The Supreme Court has given a unanimous rebuke to the Conservative government’s attempt to transform the Senate into an elected body without provincial consent, a ruling Prime Minister Stephen Harper said leaves him with little choice but to abandon his long fight to reform the Red Chamber.
Mr. Harper had said he wanted to democratize the Senate or kill it, but the court ruled that his government could do neither as it proposed to do – unilaterally create a system of elections and nine-year term limits, or abolish it with the approval of seven provinces with half the population. The court said abolition required unanimous consent, while elections and term limits would need at least seven provinces with half the population on board.
“The Senate is a core component of the Canadian federal structure of government,” said the ruling, which was written in the court’s name rather than by an individual so it would be seen to carry the court’s full weight. “As such, changes that affect its fundamental nature and role engage the interests of the stakeholders in our constitutional design – i.e. the federal government and the provinces – and cannot be achieved by Parliament acting alone.”
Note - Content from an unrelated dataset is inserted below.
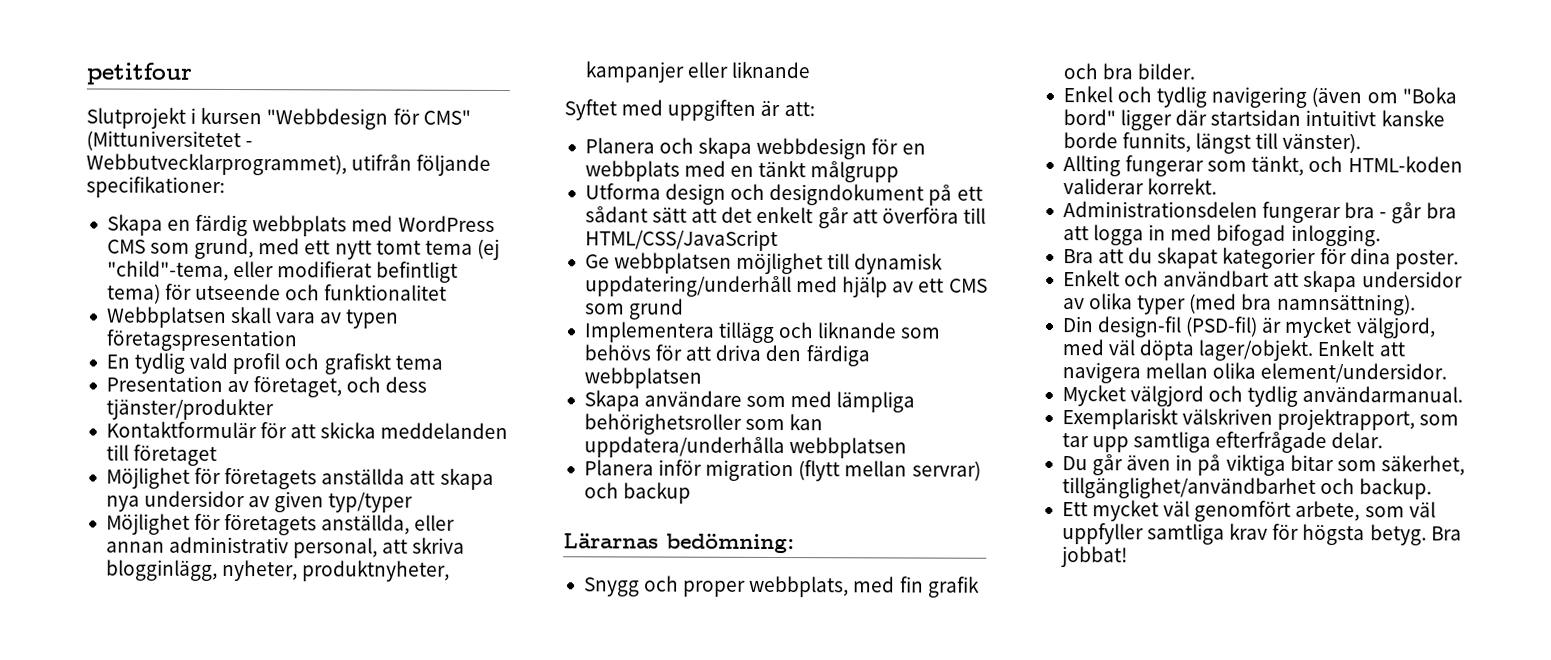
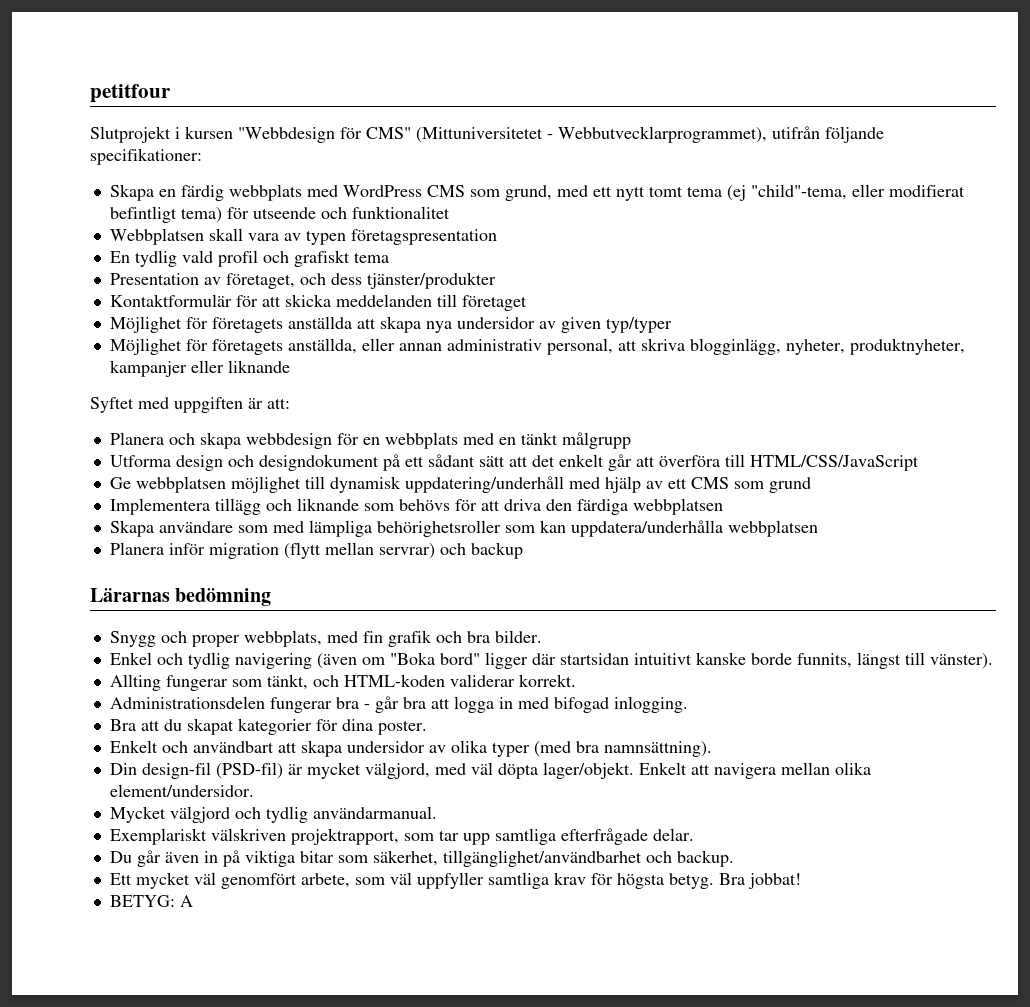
[666,533,795,554] bedömning: -> [175,588,272,606] bedömning
(1128, 557) none -> [109,895,193,907] // BETYG: A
The court was responding to a request from the government for a legal opinion on whether it could go ahead with the proposed Senate Reform Act. Mr. Harper called the rejection “a decision for the status quo. A status quo that is supported by virtually no Canadian.”
The Senate is embroiled in a controversy over expenses, and provincial legislatures in Manitoba and Saskatchewan have called for its abolition. But the country has no appetite for “a bunch of constitutional negotiations,” Mr. Harper said. “We know full well that there’s no consensus among the provinces, there’s no willingness to reopen the Canadian constitution.” Some Conservatives previously called for a referendum on Senate reform, but Democratic Reform Minister Pierre Poilievre said the government is not planning one.
Some premiers, such as Ontario’s Kathleen Wynne and Prince Edward Island’s Robert Ghiz, say they are open to discussions on Senate reform. But Saskatchewan Premier Brad Wall said the ruling gave a de facto veto to every province over meaningful change, and means “Canadians are stuck indefinitely with an unelected, unaccountable upper house, a principle feature of which is a representational bias against western Canada.” In any event, such discussions could open a Pandora’s box of issues around aboriginal rights and the inclusion of Quebec.
Besides, most provincial governments do not really care enough to make it worth the effort, said Roger Gibbins, a senior fellow at the Canada West Foundation, a think tank focused on the West. “I just don’t think anything’s to be gained by the federal government spending more political capital trying to round up the provinces for something they’re not really that interested in.”
He said the ruling gives Mr. Harper a chance to lift the “albatross” of Senate reform from his party’s shoulders, and to tell voters: “We gave it our best shot. Senate reform will be something for our children and grandchildren to tackle. We’re leaving the field.”
Mr. Harper was advocating Senate reform as far back as the late 1980s, when he was a policy adviser to the Reform Party. As Prime Minister, he stalled on filling vacancies while he introduced legislation mandating term limits and elections, but when those bills did not pass, he made partisan appointments. Three of the Conservative senators he appointed have been suspended over their expense claims.
The ruling was the Harper government’s fifth unanimous or near-unanimous defeat at the hands of the Supreme Court in the past month, all involving major files, such as the appointment of a new Supreme Court judge and the tough-on-crime agenda.
The Constitution says explicitly that changes to the method of selecting senators, or to the Senate’s powers, require the approval of seven provinces with 50 per cent of the population. But Ottawa argued that the reform act would not legally change the selection method, because the prime minister could reject the election winners.
The court replied that the argument put “form over substance,” and that the constitution has an “architecture” in which each plank must not be looked at on its own, but as part of a coherent whole.
Mr. Russell said the court had set out basic principles of Canada’s constitutional democracy. “It was almost like giving the alphabet to first-graders.” The court’s message was that “you don’t approach the Constitution as if it was a lawyer’s contract. You approach it as the framework for a great nation.”